Le chemin vers la création d’une entreprise est ponctué d’embûches : décoder le parcours administratif, convaincre des investisseurs, intégrer le carnet d’adresses des clients potentiels… Pour y répondre, l’incubateur guide et conseille. Dans ses murs interviennent avocats, experts-comptables, fiscalistes, managers… Une armée de professionnels aguerris pour accompagner les nouveaux venus avant de leur laisser les rênes. A côté de la myriade de petites entreprises, des géants du numérique, comme IBM et Capgemini, se sont implantés, pour « accéder directement à des porteurs de projets », précise Massimo Magnifico.

La présence de grands laboratoires, comme ceux de l’Institut national de recherche consacré au numérique (Inria) ou le Commissariat à l’énergie atomique (CEA), alimente encore la richesse du site. « Rapprocher un centre de recherche comme l’Inria et des entreprises nous a obligés à gagner en réactivité », reconnaît Margot Corréard, chargée de partenariats pour l’Inria. Les détenteurs d’une technologie parlent aux entrepreneurs qui lui trouveront – peut-être – une application pratique. « Les chercheurs apprennent à parler aux chefs d’entreprise », résume Margot Corréard.

« Une idée et de l’ambition »

Confrontés aux mêmes difficultés techniques, de choix technologiques, juridiques, administratifs, les candidats à l’incubation comme les jeunes pousses partagent leurs retours d’expérience. L’échec d’un projet d’incubation n’est qu’un faux pas qui servira à un autre projet. Si chaque entreprise a son identité et ses objectifs, toutes sont membres d’une entité plus large « où elles travaillent en synergie », souligne Olivier Lenancker, directeur administratif de Les-Tilleuls. coop, développeur d’applications Web.

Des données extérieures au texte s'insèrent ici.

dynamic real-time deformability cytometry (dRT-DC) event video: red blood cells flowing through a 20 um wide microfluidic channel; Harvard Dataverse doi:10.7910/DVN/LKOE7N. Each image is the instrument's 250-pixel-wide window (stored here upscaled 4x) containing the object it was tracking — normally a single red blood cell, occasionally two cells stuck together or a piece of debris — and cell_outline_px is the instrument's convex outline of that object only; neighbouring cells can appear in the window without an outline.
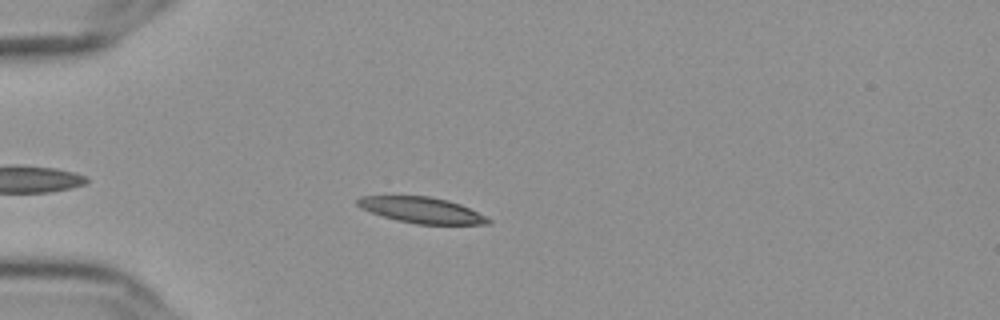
{"species": "Egyptian fruit bat (a non-hibernating species)", "species_latin": "Rousettus aegyptiacus", "temperature_condition": "cold", "stored_images_in_passage": 41, "camera_frame_rate_fps": 3000, "um_per_image_px": 0.085, "frame": {"image": 1, "passage_image": 4, "time_ms": 1.0, "image_size_px": [1000, 320], "cell_outline_px": [[492, 220], [488, 224], [416, 224], [396, 220], [360, 208], [356, 204], [356, 200], [360, 196], [428, 196], [448, 200], [460, 204]], "centroid_in_image_um": [35.81, 17.85], "position_along_channel_um": 49.2, "area_um2": 19.48}}
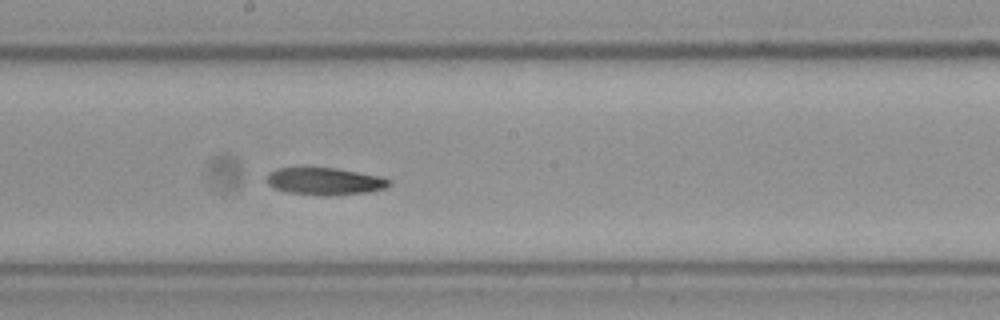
{"frame": {"image": 2, "passage_image": 20, "time_ms": 6.333, "image_size_px": [1000, 320], "cell_outline_px": [[392, 184], [384, 188], [368, 192], [328, 196], [288, 192], [276, 188], [268, 184], [268, 176], [276, 168], [336, 168], [380, 176], [392, 180]], "centroid_in_image_um": [27.67, 15.41], "position_along_channel_um": 220.5, "area_um2": 19.19}}
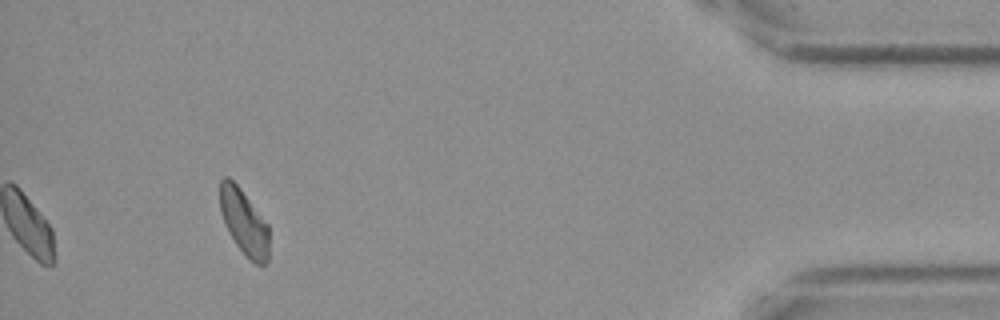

A la souplesse de la circulation de l’information s’ajoute celle de la formation. Avec l’Ecole des hautes études d’ingénieurs de Lille, intégrée au pôle Yncréa, EuraTechnologies a développé sa propre formation d’ingénieurs en informatique, ainsi qu’un centre de formation professionnelle. Quand un établissement classique a besoin d’un an pour élaborer une formation, quatre mois suffisent ici pour créer un module sur mesure, adapté aux demandes des entreprises.

« Une idée et de l’ambition », ce sont les moteurs du succès à EuraTechnologies, estime M. Magnifico. Ce mercredi, les enfants des centres de loisirs voisins s’égaillent dans l’espace d’EuraTechnologies. Ici, pas de colin-maillard ou de marelle : les petits apprennent les bases de la robotique et du codage. La renaissance du quartier par la technologie puise son énergie dans le même terreau que ses vieux murs : le territoire et ses habitants.